Остальные говорили без запинки и гладко, но говорили чушь.

То ли их запутали, то ли это их собственные достижения в этой области. Я имею в виду область чуши.

Один культурный и воспитанный знаток говорил на лекции перед нами, олухами, что Ван Гог и Гоген дилетанты. Почему? Они не знали анатомии.

Даже олухи хохотали. Художник был в то время бессловесный. Про него говорили, что он, как собака, — все видит, все понимает, а сказать не может. За него и от его имени говорили специалисты других специальностей. Художник говорящий и художником не считался. Его дело писать. И специалисты настолько уверились, что ему нечего сказать, что потеряли всякую осторожность, и плясали на нем, как мухи на покойнике. А он не был покойником. Он был в глухой обороне, схлопнулся, но живой. И жизнь его выражалась в хохоте.

Это надо же, Ван Гог и Гоген — дилетанты, потому что анатомии не знают. Дитю понятно, что анатомия не входила в их эстетическую систему, их картинам анатомия мешала, они пользовались другой выразительностью. А что выражали? Души изменчивой порывы. Анатомии не знали! Да эти «шкилеты» за пару месяцев… по любому атласу… Анатомии не знали! Надо же! Они ж от нее отказались, как такие же дилетанты Эль Греко и Рублев! А профессионал кто ж? Отставной от искусства прохиндей?

Был у профессора-медика, который нам лекции читал по анатомии, помощник, отставной Теодор, который за ним препараты в банках носил — печенки, глаза и прочие скоропортящиеся субпродукты. Отставной Теодор имел прозвище Умбиликус, то есть Пупок. Анатомию знал наизусть, всякие там «глютеусы» и «стерна-кляйде-мастеидеусы». Он вещал, к примеру:

— Никогда при девках не говорите «между прочим».

— Почему, Теодор?

— «Прочимус» по-латыни значит «ноги».

И хохотал, и над раскрытой пастью свисала капуста усов.

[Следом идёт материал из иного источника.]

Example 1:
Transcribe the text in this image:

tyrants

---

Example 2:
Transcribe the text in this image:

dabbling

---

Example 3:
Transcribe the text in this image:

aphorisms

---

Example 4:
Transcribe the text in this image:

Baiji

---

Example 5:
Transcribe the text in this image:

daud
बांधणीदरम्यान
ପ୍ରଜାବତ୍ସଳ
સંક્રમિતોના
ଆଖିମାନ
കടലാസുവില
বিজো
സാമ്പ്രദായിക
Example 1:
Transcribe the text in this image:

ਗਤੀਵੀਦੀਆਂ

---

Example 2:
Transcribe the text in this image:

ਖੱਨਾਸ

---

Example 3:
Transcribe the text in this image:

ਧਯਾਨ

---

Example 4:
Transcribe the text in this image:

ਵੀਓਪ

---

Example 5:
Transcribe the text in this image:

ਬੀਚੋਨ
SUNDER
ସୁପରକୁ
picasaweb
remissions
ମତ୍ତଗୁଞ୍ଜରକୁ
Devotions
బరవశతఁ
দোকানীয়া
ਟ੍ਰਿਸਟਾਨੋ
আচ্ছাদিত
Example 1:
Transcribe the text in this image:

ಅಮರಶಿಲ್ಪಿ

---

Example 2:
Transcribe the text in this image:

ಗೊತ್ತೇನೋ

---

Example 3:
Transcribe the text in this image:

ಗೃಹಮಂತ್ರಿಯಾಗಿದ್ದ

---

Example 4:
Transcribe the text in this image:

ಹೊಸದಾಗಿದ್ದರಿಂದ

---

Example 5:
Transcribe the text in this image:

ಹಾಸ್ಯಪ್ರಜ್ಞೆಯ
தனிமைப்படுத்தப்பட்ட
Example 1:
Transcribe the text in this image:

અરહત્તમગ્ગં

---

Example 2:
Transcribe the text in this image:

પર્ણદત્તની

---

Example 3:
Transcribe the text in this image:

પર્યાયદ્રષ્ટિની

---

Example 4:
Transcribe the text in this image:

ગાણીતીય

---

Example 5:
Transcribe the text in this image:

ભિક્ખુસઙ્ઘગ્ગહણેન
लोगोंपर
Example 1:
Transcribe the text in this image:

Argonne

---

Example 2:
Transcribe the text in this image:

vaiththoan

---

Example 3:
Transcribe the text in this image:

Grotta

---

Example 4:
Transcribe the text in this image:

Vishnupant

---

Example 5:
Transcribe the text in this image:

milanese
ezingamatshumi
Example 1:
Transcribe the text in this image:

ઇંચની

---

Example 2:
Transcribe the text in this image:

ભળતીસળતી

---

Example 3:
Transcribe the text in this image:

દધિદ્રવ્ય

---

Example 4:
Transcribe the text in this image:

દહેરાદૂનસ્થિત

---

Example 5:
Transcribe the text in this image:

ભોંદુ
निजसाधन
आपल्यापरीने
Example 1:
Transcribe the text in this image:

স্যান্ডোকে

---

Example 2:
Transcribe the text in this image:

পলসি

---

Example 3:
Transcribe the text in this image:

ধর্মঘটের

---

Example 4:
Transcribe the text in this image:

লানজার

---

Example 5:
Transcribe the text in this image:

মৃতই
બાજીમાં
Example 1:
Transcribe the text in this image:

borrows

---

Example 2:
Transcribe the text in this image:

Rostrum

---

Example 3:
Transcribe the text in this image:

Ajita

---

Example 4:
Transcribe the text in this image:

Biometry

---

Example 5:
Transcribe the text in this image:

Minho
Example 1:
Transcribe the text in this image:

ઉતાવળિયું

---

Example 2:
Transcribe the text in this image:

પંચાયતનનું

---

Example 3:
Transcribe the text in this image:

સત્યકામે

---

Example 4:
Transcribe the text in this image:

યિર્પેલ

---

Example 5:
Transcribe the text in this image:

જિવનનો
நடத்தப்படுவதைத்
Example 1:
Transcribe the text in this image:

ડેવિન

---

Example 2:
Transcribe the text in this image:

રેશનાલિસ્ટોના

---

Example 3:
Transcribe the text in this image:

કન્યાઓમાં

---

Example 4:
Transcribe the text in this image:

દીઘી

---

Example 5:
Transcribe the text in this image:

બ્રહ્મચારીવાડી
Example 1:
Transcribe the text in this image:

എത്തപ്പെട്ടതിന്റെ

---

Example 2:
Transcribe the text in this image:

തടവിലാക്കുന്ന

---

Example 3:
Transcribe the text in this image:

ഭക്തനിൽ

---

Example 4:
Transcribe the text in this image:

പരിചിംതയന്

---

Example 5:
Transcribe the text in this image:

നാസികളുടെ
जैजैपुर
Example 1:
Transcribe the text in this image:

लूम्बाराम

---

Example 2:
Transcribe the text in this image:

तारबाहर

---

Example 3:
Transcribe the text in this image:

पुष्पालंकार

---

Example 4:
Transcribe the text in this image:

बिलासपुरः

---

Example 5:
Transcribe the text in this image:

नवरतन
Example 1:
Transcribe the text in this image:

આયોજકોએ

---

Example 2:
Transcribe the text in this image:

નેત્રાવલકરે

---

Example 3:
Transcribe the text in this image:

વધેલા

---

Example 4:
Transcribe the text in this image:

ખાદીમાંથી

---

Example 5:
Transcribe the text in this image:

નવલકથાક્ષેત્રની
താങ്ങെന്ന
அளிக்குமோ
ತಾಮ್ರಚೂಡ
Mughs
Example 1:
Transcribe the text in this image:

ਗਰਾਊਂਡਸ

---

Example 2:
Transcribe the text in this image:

Он всегда был подшофе, под мухой, под банкой и при капусте. Но если ему перед экзаменами сдашь, то и профессору экзамен сдашь. Такой был знаток.

Он рассказывал:

— Раньше в анатомии работать было можно. Препараты спиртом заливали… А теперь формалин проклятый.

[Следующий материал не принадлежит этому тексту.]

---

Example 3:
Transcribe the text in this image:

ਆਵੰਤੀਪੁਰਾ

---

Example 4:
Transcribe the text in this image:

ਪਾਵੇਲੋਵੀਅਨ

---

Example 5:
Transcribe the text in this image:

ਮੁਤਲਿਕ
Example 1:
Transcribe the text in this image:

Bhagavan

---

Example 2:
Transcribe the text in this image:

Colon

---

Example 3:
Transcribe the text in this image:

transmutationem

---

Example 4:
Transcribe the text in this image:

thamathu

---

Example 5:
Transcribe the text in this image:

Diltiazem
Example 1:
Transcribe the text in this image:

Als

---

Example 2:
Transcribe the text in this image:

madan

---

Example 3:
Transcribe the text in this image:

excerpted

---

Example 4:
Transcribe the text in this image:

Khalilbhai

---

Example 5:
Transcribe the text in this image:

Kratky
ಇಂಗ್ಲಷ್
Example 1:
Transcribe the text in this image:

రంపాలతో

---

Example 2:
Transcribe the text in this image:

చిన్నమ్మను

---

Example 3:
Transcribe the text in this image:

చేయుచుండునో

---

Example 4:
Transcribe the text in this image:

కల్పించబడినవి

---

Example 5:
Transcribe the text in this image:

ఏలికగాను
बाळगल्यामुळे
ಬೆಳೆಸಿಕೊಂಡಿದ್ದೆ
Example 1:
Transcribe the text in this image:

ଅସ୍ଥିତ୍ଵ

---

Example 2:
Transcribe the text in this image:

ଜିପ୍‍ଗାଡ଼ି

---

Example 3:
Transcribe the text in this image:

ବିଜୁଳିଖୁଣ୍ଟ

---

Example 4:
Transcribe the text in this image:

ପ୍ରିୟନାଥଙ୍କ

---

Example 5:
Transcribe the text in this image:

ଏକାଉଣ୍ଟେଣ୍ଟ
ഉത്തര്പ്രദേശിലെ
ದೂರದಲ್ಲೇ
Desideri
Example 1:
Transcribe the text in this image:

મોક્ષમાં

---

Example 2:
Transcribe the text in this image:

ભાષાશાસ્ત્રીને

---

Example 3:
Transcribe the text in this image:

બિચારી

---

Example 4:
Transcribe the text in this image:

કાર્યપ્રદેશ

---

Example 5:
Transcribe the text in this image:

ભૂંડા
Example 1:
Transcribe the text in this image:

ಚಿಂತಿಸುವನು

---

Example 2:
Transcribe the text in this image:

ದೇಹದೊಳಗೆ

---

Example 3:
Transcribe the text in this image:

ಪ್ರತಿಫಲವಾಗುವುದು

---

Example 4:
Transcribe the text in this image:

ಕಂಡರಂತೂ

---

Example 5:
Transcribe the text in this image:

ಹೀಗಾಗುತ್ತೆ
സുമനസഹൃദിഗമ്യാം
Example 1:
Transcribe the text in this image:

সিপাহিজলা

Мы не верим… Препараты тут же стоят — кишки, селезенки, ребенки нерожденные.

— И пили?

— А как же!.. Называлось — «ребёновка».

Теперь давайте про эстетику. Это было уже не на первом курсе. Решили, надо преподать насчет «красоты» и «прекрасного» и какая между ними разница.

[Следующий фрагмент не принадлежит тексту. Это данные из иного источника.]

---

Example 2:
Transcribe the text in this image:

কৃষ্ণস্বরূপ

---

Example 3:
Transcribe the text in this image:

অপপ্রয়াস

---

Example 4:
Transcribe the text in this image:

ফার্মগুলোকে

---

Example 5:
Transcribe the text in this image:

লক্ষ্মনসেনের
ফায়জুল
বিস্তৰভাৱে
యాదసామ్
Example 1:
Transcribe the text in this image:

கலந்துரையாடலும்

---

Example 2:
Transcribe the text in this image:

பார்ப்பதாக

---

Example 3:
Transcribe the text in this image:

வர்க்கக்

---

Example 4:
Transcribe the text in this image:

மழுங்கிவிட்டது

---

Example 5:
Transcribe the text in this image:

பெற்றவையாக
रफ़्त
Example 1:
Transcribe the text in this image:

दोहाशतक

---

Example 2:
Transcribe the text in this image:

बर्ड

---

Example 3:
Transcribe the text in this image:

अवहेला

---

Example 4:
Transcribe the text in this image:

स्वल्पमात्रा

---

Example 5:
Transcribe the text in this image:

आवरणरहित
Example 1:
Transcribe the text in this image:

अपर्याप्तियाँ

Это было б и ничего — послушать чужие мнения. А вдруг что пригодится? Но беда в том, что если эти мнения, которые друг с другом не сходились и исправлялись со скрежетом в каждой газете, не выучишь, то после экзаменов опять полгода без стипендии.

Однако еще бывали настырные идеи самих преподавателей, и эти уж совсем того.

Эстетику вела дама со взглядами и самолюбием, а в остальном — хороший человек. Она настаивала, что сюжетную картину надо делать по системе Станиславского.

А тогда кто не клялся Станиславским, или Павловым, или Вильямсом с травопольем, или Лысенко с ветвистой пшеницей, мог сгореть, как швед, синим огнем.

Чтобы не пересказывать ни Станиславского — каждый может прочесть, — ни ее взглядов на сюжетную, или, как тогда говорили, на тематическую картину, — кануло, слава богу, — опишу только наш с ней разговор.

Я все, что надо, выслушал, а потом говорю, наивный был:

— Можно вопрос?

— Пожалуйста.

— Критерий теории — это практика? — спрашиваю.

— Ну, так.

— Так давайте попробуем все это на практике, но мысленно.

— Каким образом?

— Допустим, я собираюсь изготовить историческую картину по системе Станиславского. Историю изучил, как академик Тарле, психологию — как другой академик, эпизод написал, как Шекспир, эскиз костюмов и декорации — как не знаю кто, на роли набрал одних народных артистов и лауреатов, отрепетировал эпизод, как сам Станиславский, снял на цветную кинопленку, как оператор Тиссе или Фигероа, и вот из всех кадров, а их в каждой секунде — 24 штуки, я выбрал один, наилучший. Где все точь-в-точь — от психологии до мизансцен по моему замыслу… И увеличил этот кадр до размеров картины… Ну и рама, конечно.

— Так в чем вопрос? — спросила она.

— Будет картина?

Она помаялась и сказала:

— Будет.

Олухи захохотали — они знали, картины не будет. А будет стряпня, химия.

Потом мы с ней шли до метро, и она с нервными пятнами на щеках говорила:

— Прощаю вас только потому, что у меня прогрессивные взгляды, а у вас каша в голове.

— Так в ней все и дело, — говорю, — в каше. …Леонардо велел вглядываться в пятна плесени на стенах… В них можно увидеть все… Вот начало — хаос… Непредвзятое воображение.